Exercise input START

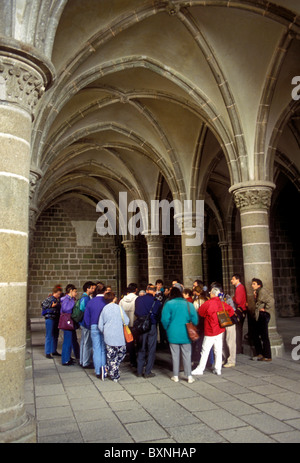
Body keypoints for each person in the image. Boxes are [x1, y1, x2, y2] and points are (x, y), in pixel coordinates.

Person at [192, 286, 235, 376]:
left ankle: (200, 369)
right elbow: (231, 311)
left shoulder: (208, 303)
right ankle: (218, 369)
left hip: (210, 330)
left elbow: (201, 312)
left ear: (212, 294)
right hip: (219, 329)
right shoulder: (222, 303)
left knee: (205, 350)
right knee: (218, 350)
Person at [161, 286, 198, 383]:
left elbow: (164, 319)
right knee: (187, 354)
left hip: (173, 332)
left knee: (175, 355)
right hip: (186, 332)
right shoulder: (189, 304)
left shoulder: (169, 304)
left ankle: (176, 375)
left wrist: (167, 328)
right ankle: (189, 376)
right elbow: (195, 319)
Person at [98, 292, 129, 382]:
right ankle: (115, 375)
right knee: (121, 353)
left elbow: (100, 325)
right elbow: (126, 321)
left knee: (111, 356)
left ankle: (108, 368)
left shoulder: (104, 309)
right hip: (119, 336)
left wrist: (105, 331)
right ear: (114, 298)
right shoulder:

Exercise input END

Work order: Copy all entries exactly; skip pictures.

Solution to this task:
Body keypoints for each person in the image. Boxes are [x1, y1, x2, y2] and points are (x, y), in pixel coordinates.

Person at [192, 286, 235, 376]:
left ankle: (200, 369)
right elbow: (231, 311)
left shoulder: (208, 303)
right ankle: (218, 369)
left hip: (210, 330)
left elbow: (201, 312)
left ear: (212, 294)
right hip: (219, 329)
right shoulder: (222, 303)
left knee: (205, 350)
right knee: (218, 350)
Person at [161, 286, 198, 383]:
left elbow: (164, 319)
right knee: (187, 354)
left hip: (173, 332)
left knee: (175, 355)
right hip: (186, 332)
right shoulder: (189, 304)
left shoulder: (169, 304)
left ankle: (176, 375)
left wrist: (167, 328)
right ankle: (189, 376)
right elbow: (195, 319)
Person at [98, 292, 129, 382]:
right ankle: (115, 375)
right knee: (121, 353)
left elbow: (100, 325)
right elbow: (126, 321)
left knee: (111, 356)
left ankle: (108, 368)
left shoulder: (104, 309)
right hip: (119, 336)
left wrist: (105, 331)
right ear: (114, 298)
right shoulder:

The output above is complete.